Juniper Networks will be removing the random number generator used by ScreenOS software in NetScreen series firewalls, following the discovery of “unauthorized code”.
The Dual Elliptic Curve Deterministic Random Bit Generator (DUAL_EC_DBRG) is widely believed to have been ‘backdoored’ by the US National Security Agency (NSA). Juniper knew about the potential issues back in 2013, but assured customers that its own implementation was secure.
Prior to 2013, DUAL_EC_DBRG was widely used as a component in encryption, but instead of completely random numbers, it apparently produced numbers based on parameters defined by its creators – the NSA – so the results could be predicted if these parameters were known.
Juniper said the vulnerability discovered in ScreenOS in December 2015 could enable an attacker who can monitor VPN traffic to decrypt that traffic.
The vulnerabilities built into DUAL_EC_DBRG – rumored for nearly a decade - were officially revealed by the US National Institute of Standards and Technology (NIST) as early as September 2013.
The algorithm included default curve points for three elliptic curves. If the attacker knew these, they could decrypt the data in transit. NIST Immediately recommended against using DUAL_EC_DBRG in any type of security software.
But despite all the warnings, Juniper maintained that its implementation of the algorithm was secure.

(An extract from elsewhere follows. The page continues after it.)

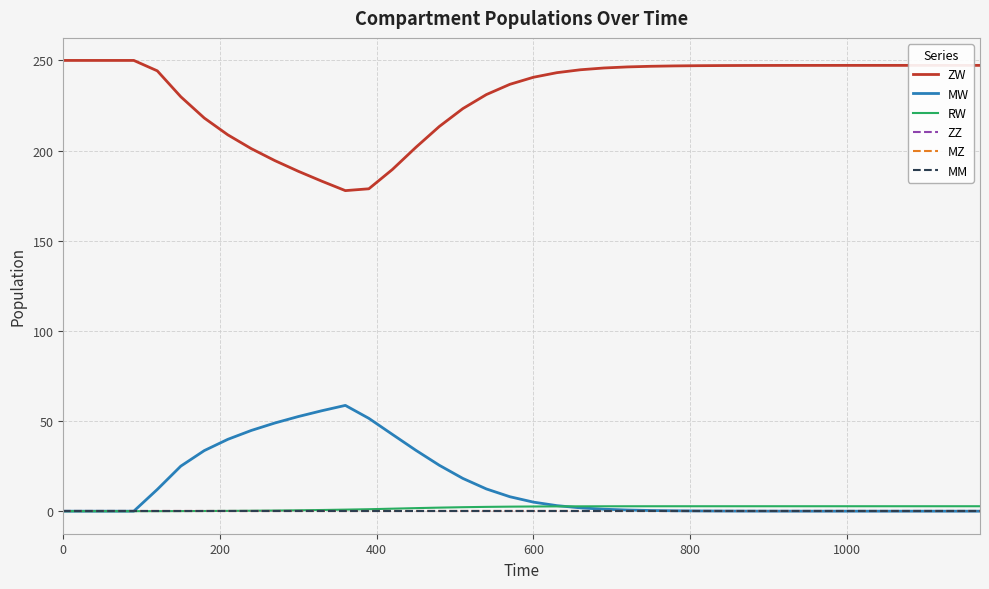

True or false: MW and ZW cross at least once.

False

“ScreenOS does make use of the Dual_EC_DRBG standard, but not in a way that should be vulnerable to the possible issues described by NIST. Instead of using the NIST recommended curve points, ScreenOS uses self-generated basis points,” the company said at the time.
ScreenOS was the company’s only product to feature Dual_EC_DRBG, and it kept using it.

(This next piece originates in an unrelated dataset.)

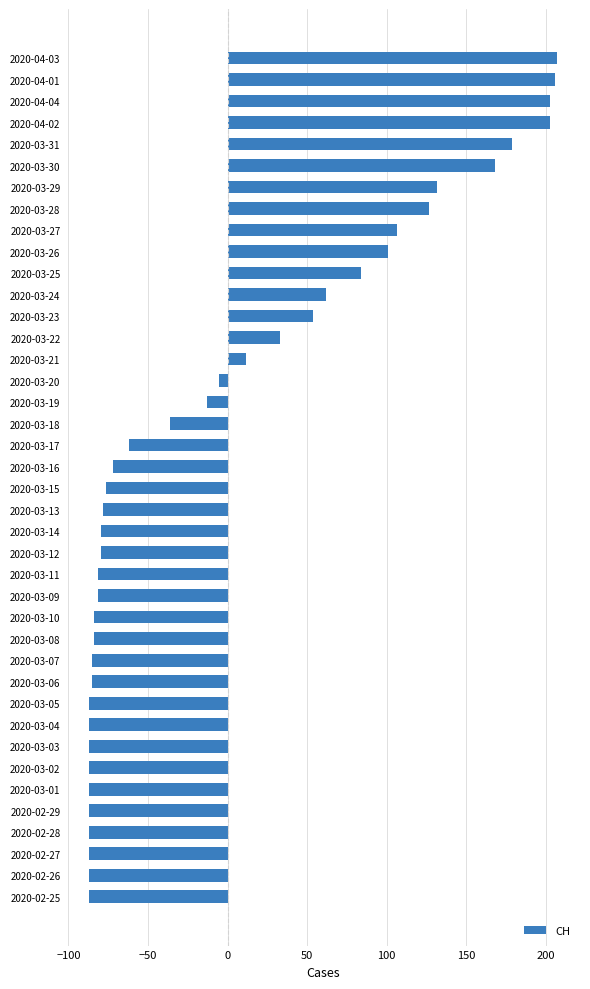

The value at 2020-02-26 is -122.1. True or false?

False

Three years later, in December 2015, Juniper published a security advisory in which it admitted that certain versions of ScreenOS could be compromised by the use of the random number generator. What’s worse, the company said there was no way to detect whether this vulnerability has been actively exploited.
Juniper issued a number of patches to temporarily fix the problem, and last week finally announced it would be getting rid of the controversial algorithm.
“We will replace Dual_EC and ANSI X9.31 in ScreenOS 6.3 with the same random number generation technology currently employed across our broad portfolio of Junos OS products. We intend to make these changes in a subsequent ScreenOS software release, which will be made available in the first half of 2016,” said Bob Worrall, SVP and CIO at Juniper.
“We are committed to the integrity, security, and assurance of our products. We have also demonstrated that it is our policy to fix security vulnerabilities when they are found and to notify our customers according to our Security Incident Response Team procedures.”
Security experts are not entirely convinced. Security consultant John Pironti told TechRepublic the delayed fix was “unfortunate” and suggested a reason for it might be ”the significant amount of business that Juniper does with the US Government.”